Economia e Lavoro

Inflazione, Federconsumatori: “Rallenta, ma preoccupano i segnali per i rincari in autunno”

 

Rallenta, ad agosto, l’inflazione. Ma non abbastanza. Stando ai dati Istat il tasso si attesta al 5,5%, con un aumento del +0,4% su base mensile. In lieve frenata anche il tasso relativo al carrello della spesa, che si attesta al 9,6%, un livello comunque ancora elevatissimo.

Non c’è però, da cantar vittoria: con l’inflazione a questi livelli le ricadute per ogni famiglia, in termini annui, sono pari ad un aggravio di 1.639 euro.

Quel che è peggio è che in autunno, purtroppo, la situazione è destinata a peggiorare, soprattutto sul fronte energetico. L’O.N.F. – Osservatorio Nazionale Federconsumatori ha stimato una stangata autunnale di +2.924,70 euro, prendendo in esame le spese per il caro scuola/ caro libri, per le bollette, per le visite mediche, per la Tari e il risaldamento.

Rincari che metteranno in ginocchio molte famiglie, già duramente provate dagli aumenti e dal forte calo del proprio potere di acquisto.

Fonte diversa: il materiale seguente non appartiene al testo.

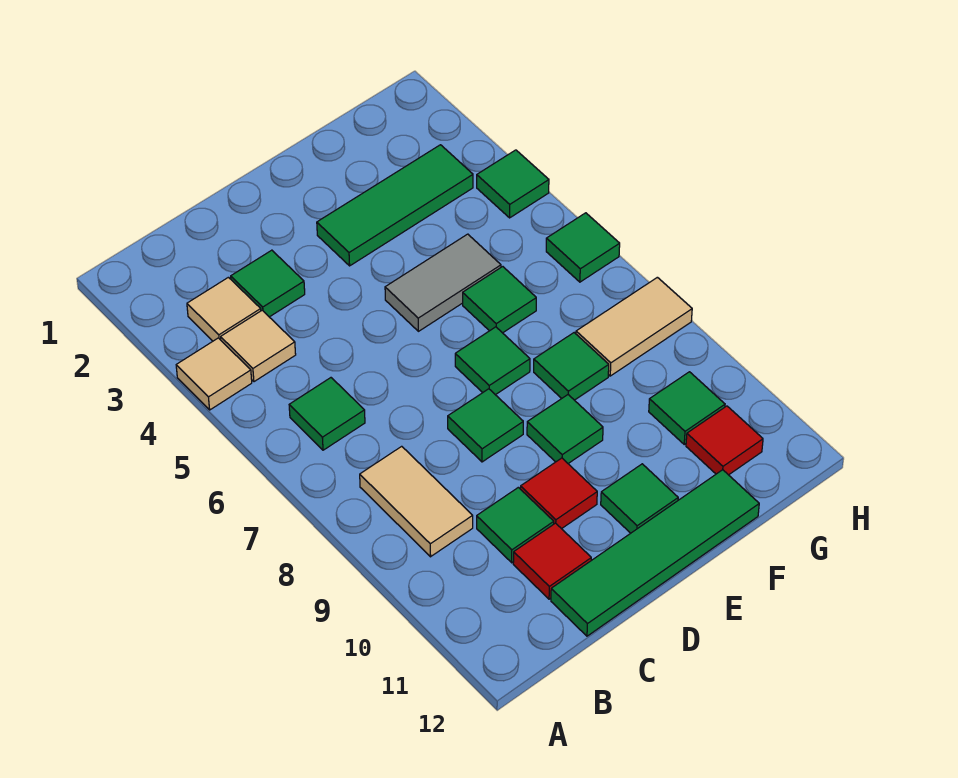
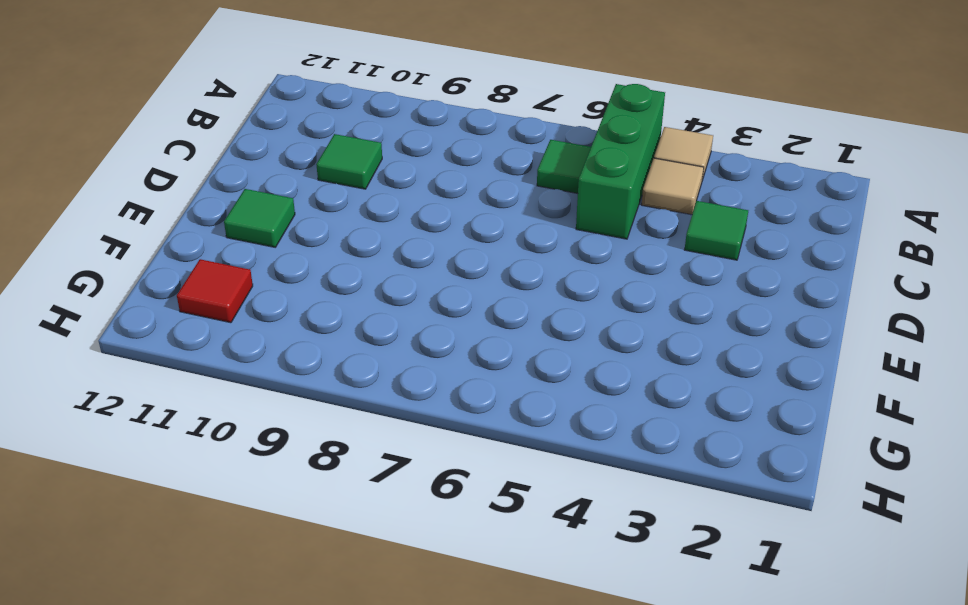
green 1x3 brick [576,84,665,239] -> none
none -> tan 1x1 tile [187,277,261,341]
none -> tan 1x2 tile [360,446,473,557]
none -> red 1x1 tile [513,523,591,599]

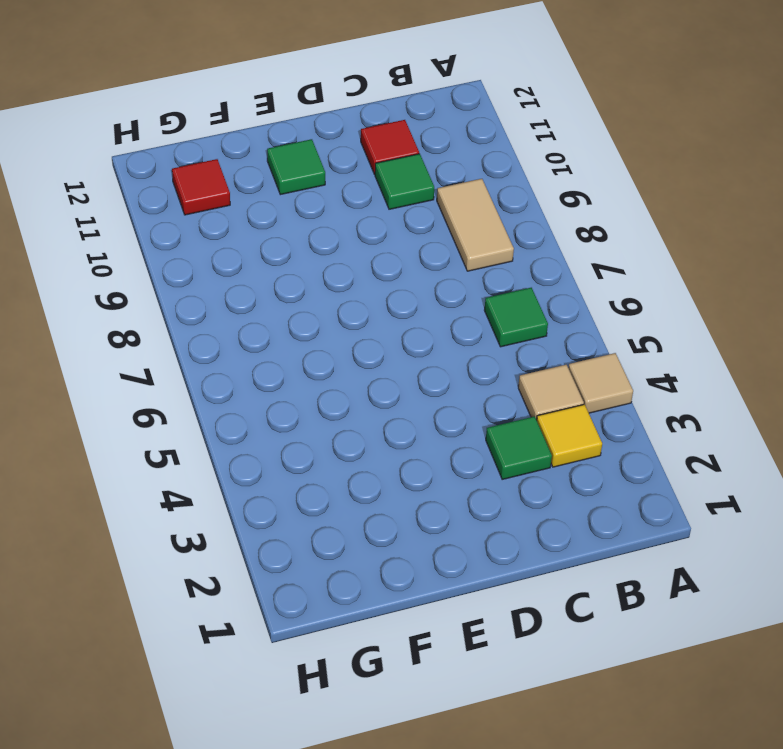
yellow 1x1 tile [537,405,602,467] -> tan 1x1 tile [187,277,261,341]
none -> green 1x4 tile [551,470,759,636]
none -> green 1x1 tile [448,389,523,462]
none -> red 1x1 tile [520,458,597,529]

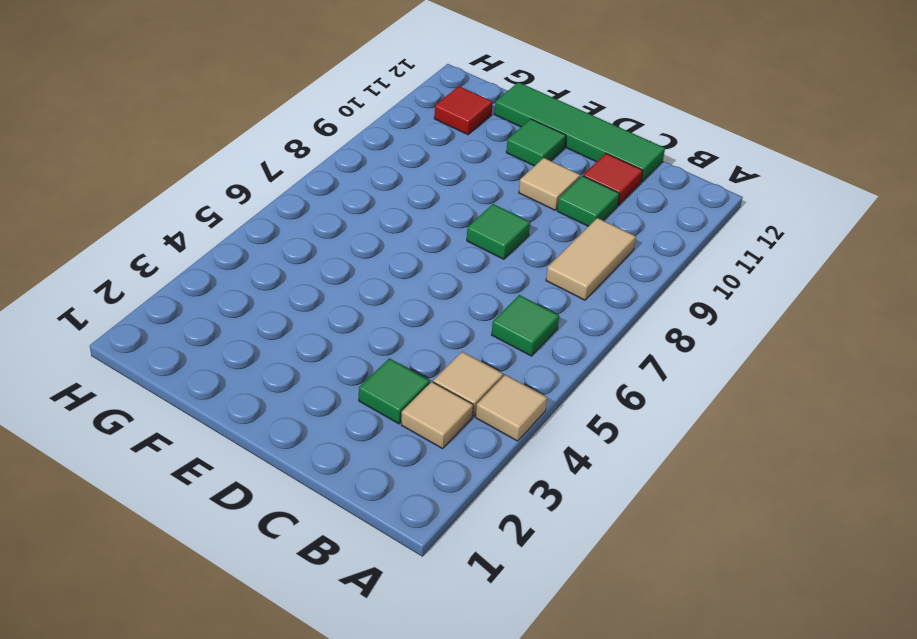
tan 1x1 tile [519,158,580,210] -> red 1x1 tile [520,458,597,529]
none -> green 1x3 tile [317,145,473,266]
none -> grey 1x2 tile [385,234,501,331]
none -> green 1x1 tile [455,327,530,395]

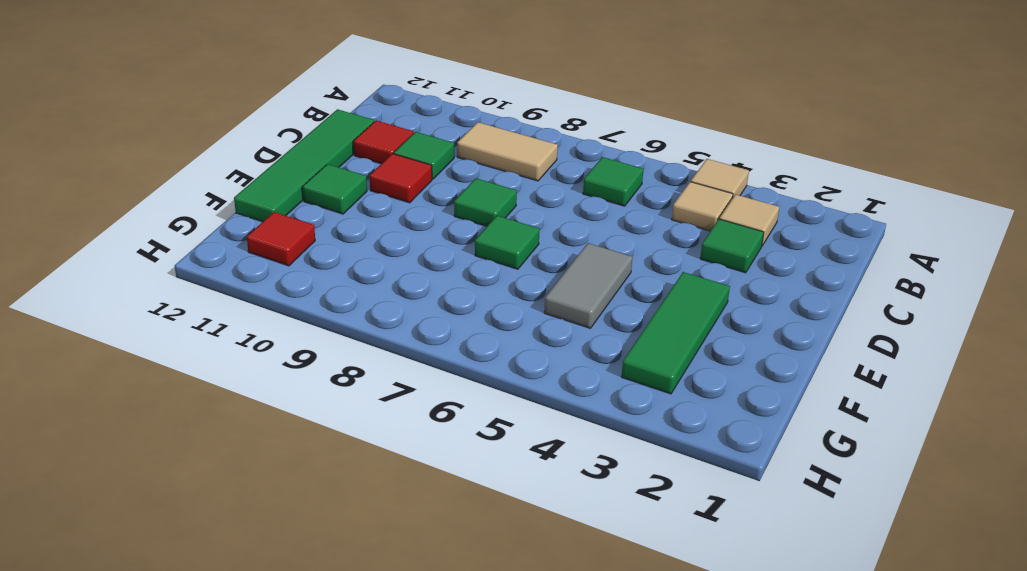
none -> green 1x1 tile [527,395,603,463]
none -> green 1x1 tile [463,267,536,333]
none -> green 1x1 tile [534,333,609,400]

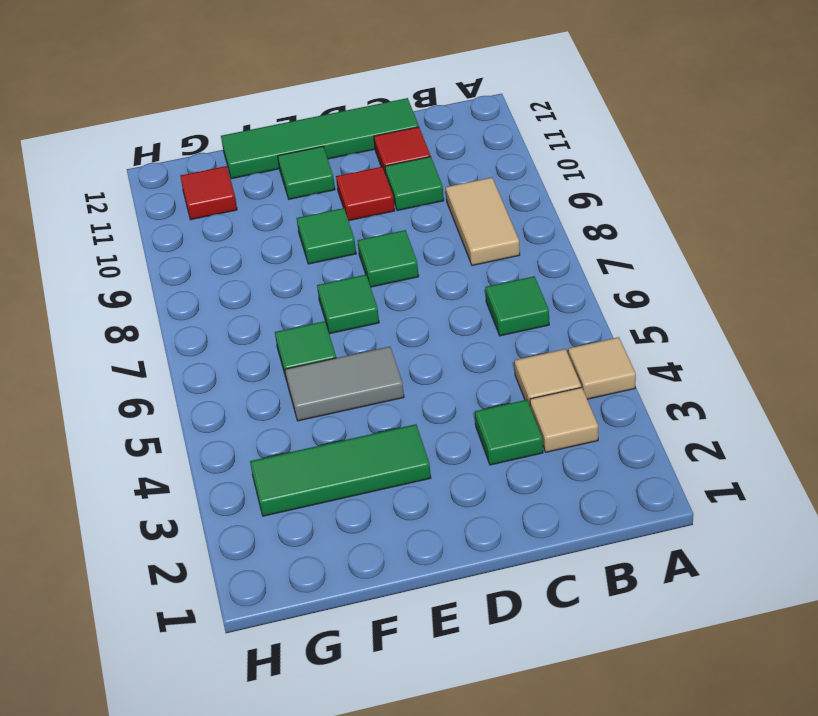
none -> green 1x1 tile [534,333,609,400]
none -> tan 1x2 tile [576,277,692,376]
none -> green 1x1 tile [649,372,725,444]

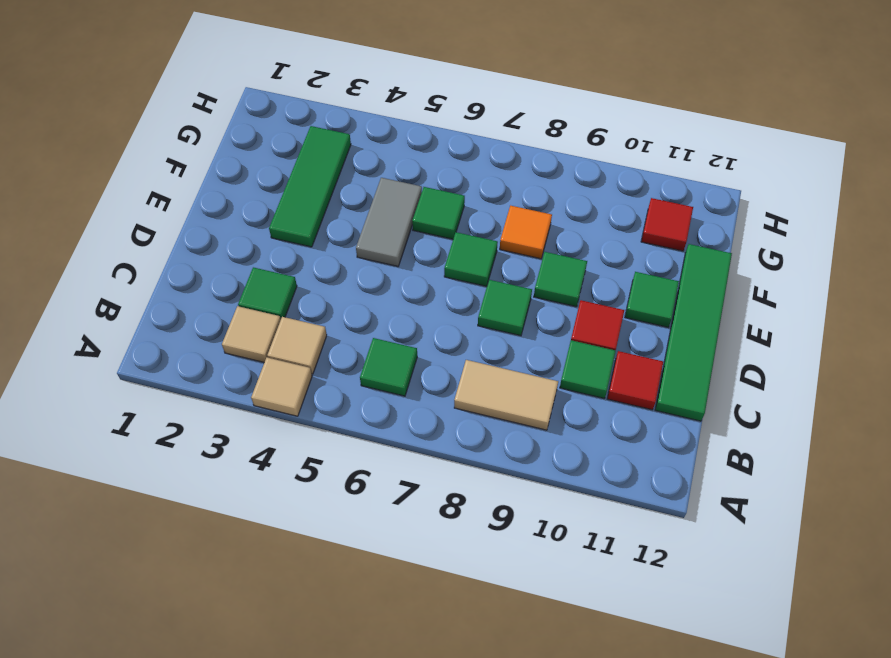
orange 1x1 tile [500,206,552,259] -> green 1x1 tile [534,333,609,400]
none -> tan 1x2 tile [576,277,692,376]
none -> green 1x1 tile [649,372,725,444]
none -> green 1x1 tile [477,150,549,218]

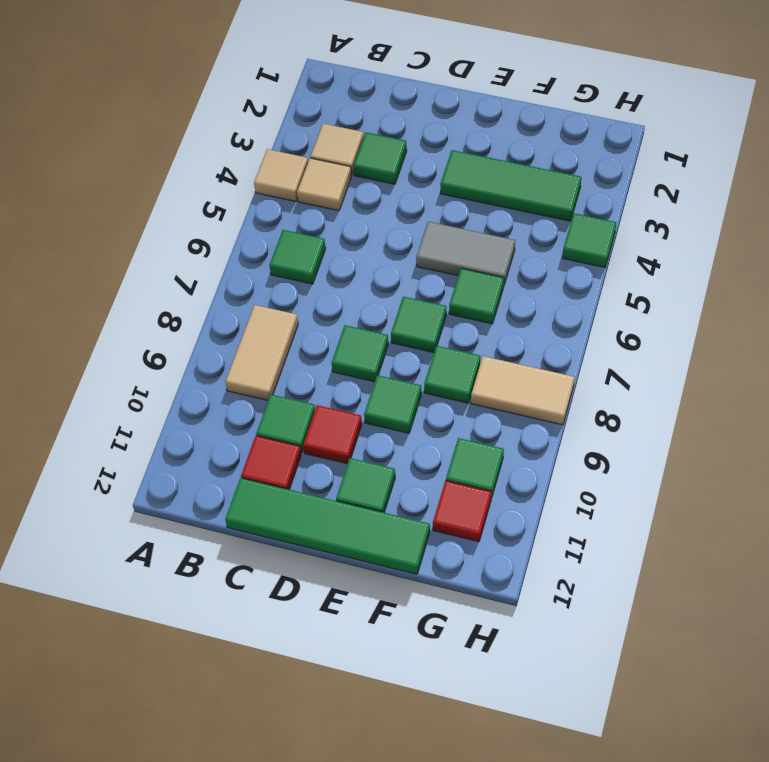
none -> green 1x1 tile [546,213,620,282]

Avanza nel Paese non solo l’emergenza per chi non ha lavoro (proprio oggi l’Istat attesta una crescita al 7,6%), ma anche per chi un lavoro ce l’ha, ma non riesce a far fronte al caro vita, alle spese ordinarie, tra crescita dei prezzi e dei tassi di mutui e prestiti.

Una situazione a cui il Governo deve dare risposte immediate. Per questo siamo convinti debba intervenire tempestivamente con misure in grado di sostenere le famiglie e arginare i rincari:

  • Rendendo strutturale l’alleggerimento del peso del fisco e del cuneo fiscale sui redditi fissi, con la detassazione di stipendi e pensioni, il sostegno ai rinnovi contrattuali e la giusta perequazione delle pensioni al costo della vita;
  • Monitorando attentamente l’andamento dei prezzi attraverso Comitati di sorveglianza costituiti territorialmente con la partecipazione delle Associazioni dei consumatori;
  • Contrastando i fenomeni speculativi attraverso l’aumento dei poteri di indagine e di sanzione di Mr. Prezzi;
  • Rimodulando l’Iva sui generi di largo consumo (con un risparmio di oltre 531,57 euro annui a famiglia con la nostra proposta);
  • Mettendo in atto l’attesa e improrogabile riforma delle accise e degli oneri di sistema sui beni energetici e carburanti.

Le risorse per tali misure sono da ricercare attraverso una seria azione di contrasto all’evasione e all’elusione fiscale, nonché nell’introduzione di una tassazione strutturale progressiva sugli extraprofitti delle imprese (dal settore energetico a quello farmaceutico, solo per citarne alcuni) e nell’incremento di forme di tassazione sulle transazioni finanziarie.